## EXERCISE OBJECTIVE
A word-for-word copy of all entries is required, without images.

## Transcribed page contents
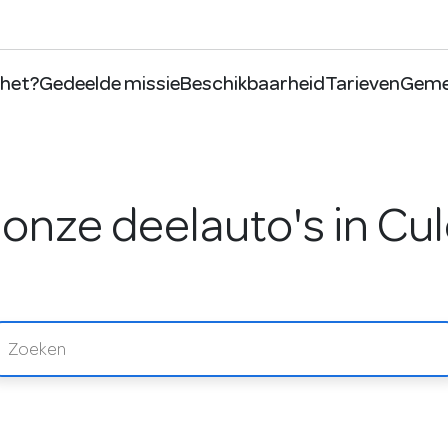
 het?
Gedeelde missie
Beschikbaarheid
Tarieven
Geme
onze deelauto's in C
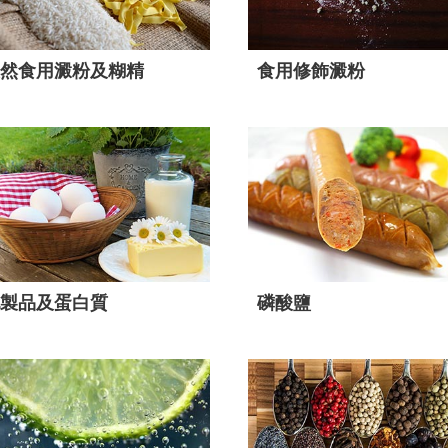
然食用澱粉及糊精
食用修飾澱粉
製品及蛋白質
磷酸鹽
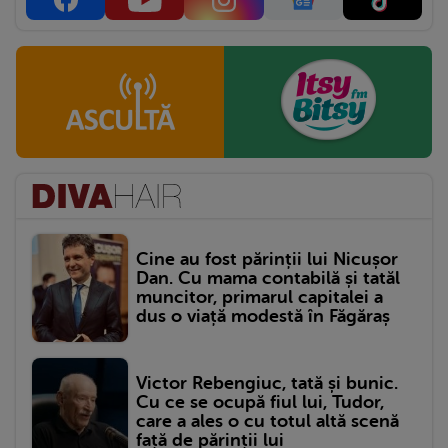
Cine au fost părinții lui Nicușor
Dan. Cu mama contabilă și tatăl
muncitor, primarul capitalei a
dus o viață modestă în Făgăraș
Victor Rebengiuc, tată și bunic.
Cu ce se ocupă fiul lui, Tudor,
care a ales o cu totul altă scenă
față de părinții lui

## WRITTEN SOLUTION
 het?
Gedeelde missie
Beschikbaarheid
Tarieven
Geme
onze deelauto's in C
然食用澱粉及糊精
食用修飾澱粉
製品及蛋白質
磷酸鹽
Cine au fost părinții lui Nicușor
Dan. Cu mama contabilă și tatăl
muncitor, primarul capitalei a
dus o viață modestă în Făgăraș
Victor Rebengiuc, tată și bunic.
Cu ce se ocupă fiul lui, Tudor,
care a ales o cu totul altă scenă
față de părinții lui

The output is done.